There are so many things wrong with your two posts. First of all, a vaccine reduce to risk for getting the seasonal flu between 40-60% The type A H1N1 and B flu viruses mutate and there is always a risk for the vaccine for the next year vaccine doesn't match the virus causing the seasonal flu. The vaccination in the US (you like to use the US as a reference) reduced the risk for ICU treatment for adults with 82% (2012-2015)
If you get ill, you don't get a vaccine, you get an anti-viral drug. There are four different type of anti-viral drugs, Tamiflu, Relenza, Rapivab, and Xofluza.

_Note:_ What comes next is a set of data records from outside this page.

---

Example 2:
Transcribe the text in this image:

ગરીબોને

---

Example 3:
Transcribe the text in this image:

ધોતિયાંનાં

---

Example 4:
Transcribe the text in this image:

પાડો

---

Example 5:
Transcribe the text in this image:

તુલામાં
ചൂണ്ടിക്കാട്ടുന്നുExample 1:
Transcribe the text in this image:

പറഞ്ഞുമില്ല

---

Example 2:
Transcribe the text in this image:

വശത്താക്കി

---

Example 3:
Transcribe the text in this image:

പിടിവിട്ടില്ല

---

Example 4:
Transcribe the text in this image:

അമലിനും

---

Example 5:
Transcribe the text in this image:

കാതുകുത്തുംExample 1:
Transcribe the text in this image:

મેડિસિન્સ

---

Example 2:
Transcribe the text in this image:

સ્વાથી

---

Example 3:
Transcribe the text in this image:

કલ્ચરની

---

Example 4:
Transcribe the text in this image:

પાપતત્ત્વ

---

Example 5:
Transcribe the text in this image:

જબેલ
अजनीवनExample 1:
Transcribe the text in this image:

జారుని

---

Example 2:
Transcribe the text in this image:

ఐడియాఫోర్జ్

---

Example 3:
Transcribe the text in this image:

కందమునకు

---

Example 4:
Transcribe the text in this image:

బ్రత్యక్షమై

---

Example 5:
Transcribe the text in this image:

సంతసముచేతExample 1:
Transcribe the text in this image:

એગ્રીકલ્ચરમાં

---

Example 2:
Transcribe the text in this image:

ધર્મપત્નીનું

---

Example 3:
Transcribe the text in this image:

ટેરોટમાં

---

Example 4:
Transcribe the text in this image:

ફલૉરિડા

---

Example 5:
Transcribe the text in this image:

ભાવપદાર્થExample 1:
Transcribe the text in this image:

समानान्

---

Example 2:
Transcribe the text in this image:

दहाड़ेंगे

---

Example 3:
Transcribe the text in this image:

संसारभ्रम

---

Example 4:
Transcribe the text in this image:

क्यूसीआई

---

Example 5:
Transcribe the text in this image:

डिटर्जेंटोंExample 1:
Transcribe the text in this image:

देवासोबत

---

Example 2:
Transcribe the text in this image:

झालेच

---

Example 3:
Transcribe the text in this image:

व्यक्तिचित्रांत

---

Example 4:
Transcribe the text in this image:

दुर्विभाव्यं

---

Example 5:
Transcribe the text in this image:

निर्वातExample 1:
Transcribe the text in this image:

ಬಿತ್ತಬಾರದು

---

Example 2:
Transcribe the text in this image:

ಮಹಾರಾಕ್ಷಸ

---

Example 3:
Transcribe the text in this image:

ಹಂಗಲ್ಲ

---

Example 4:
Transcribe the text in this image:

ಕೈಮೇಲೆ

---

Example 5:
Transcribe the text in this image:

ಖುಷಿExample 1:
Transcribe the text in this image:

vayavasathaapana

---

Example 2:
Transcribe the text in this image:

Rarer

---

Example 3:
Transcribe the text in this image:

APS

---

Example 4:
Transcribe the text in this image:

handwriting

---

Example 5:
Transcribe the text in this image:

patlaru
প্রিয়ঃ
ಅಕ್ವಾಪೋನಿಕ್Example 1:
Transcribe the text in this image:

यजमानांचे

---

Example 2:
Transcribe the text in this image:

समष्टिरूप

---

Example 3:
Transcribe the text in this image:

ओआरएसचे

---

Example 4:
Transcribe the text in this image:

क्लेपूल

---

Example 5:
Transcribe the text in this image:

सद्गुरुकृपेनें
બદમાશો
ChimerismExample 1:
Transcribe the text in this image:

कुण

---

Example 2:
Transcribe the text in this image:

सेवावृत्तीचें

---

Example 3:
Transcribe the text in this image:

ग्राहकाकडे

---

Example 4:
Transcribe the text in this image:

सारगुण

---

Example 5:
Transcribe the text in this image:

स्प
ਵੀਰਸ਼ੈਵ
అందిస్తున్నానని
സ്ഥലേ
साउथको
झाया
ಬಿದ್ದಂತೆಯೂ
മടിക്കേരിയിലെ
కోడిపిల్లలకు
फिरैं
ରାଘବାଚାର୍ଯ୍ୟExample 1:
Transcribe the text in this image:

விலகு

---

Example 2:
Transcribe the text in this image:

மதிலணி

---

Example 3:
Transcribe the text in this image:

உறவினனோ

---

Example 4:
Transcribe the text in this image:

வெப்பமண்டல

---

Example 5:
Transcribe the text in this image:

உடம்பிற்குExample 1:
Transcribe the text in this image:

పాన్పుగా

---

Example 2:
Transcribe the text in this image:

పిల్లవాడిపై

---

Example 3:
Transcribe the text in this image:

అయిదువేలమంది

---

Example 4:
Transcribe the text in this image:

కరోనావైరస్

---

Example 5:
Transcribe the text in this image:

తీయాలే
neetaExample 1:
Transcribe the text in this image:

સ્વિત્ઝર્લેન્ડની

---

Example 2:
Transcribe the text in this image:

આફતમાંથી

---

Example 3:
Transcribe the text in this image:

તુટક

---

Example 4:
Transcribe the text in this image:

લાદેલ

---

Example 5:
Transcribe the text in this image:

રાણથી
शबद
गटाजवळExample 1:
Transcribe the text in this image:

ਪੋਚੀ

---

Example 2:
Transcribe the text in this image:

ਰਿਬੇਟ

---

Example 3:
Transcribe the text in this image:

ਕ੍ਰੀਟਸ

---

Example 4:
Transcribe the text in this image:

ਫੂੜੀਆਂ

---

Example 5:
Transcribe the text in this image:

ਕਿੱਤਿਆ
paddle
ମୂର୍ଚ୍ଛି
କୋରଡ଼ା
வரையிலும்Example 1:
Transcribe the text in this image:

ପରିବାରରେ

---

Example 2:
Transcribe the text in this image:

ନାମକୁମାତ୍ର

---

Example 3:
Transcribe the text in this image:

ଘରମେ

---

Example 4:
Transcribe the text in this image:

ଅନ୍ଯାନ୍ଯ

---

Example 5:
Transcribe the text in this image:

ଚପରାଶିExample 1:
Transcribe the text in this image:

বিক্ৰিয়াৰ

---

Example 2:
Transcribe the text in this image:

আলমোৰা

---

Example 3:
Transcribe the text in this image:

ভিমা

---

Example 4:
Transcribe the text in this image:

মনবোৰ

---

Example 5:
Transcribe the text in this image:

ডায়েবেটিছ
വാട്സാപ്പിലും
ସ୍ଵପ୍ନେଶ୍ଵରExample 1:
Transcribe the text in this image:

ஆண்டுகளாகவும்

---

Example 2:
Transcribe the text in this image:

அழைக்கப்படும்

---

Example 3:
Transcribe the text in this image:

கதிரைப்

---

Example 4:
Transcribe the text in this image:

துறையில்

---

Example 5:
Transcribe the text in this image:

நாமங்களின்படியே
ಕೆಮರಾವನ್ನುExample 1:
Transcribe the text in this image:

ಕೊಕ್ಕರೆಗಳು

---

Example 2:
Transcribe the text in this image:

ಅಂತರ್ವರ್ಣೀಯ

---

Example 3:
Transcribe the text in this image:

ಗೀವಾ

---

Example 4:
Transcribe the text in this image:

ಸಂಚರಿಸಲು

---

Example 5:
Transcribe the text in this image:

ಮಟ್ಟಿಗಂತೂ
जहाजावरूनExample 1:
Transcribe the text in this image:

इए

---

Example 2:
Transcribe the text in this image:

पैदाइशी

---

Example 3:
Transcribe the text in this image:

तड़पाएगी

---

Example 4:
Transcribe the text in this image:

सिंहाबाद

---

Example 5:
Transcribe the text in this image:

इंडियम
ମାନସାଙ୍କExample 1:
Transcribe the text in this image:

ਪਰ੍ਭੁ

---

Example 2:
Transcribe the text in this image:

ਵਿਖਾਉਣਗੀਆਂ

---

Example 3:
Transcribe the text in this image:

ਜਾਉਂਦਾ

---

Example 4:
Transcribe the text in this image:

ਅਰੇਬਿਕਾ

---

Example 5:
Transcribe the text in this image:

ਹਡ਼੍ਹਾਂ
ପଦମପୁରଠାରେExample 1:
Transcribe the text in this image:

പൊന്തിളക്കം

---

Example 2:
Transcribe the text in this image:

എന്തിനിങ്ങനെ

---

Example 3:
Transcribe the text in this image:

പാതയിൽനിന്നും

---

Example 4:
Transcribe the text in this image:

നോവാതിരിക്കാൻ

There are also a difference between the flu viruses causing major epidemics and pandemics and the type A and B viruses causing the seasonal flu. The pandemics you are mentioning were caused by flu virus that mutated more than the seasonal variations. The mutation can also occur when a virus make a spill-over from animals, this process is called zoonosis. About 60% of all diseases are zoonotic. The virus emerging from a process like this is a novel virus and our immune system doesn't recognize it. One process can be when a type A virus and let say a bird virus exchange genes and became more contagious. It happened with the Spanish Flu (the worst of them all), the Asian Flu, and the Hong Kong Flu. It is still a type A virus, but different from all other flu viruses.
Smallpox, the last person getting it was in 1977 and there are no reported cases after it. WHO was successful to get rid of it. Smallpox virus (virola virus) exist still in laboratories when it is considered to be a biological weapon. Anthrax and plague are also considered to be B-weapons. The two latter still occur naturally in the world, but they are treatable if the infected get treatment pretty fast. Ebola and Marburg (filo-viruses) have a potential for being weapons.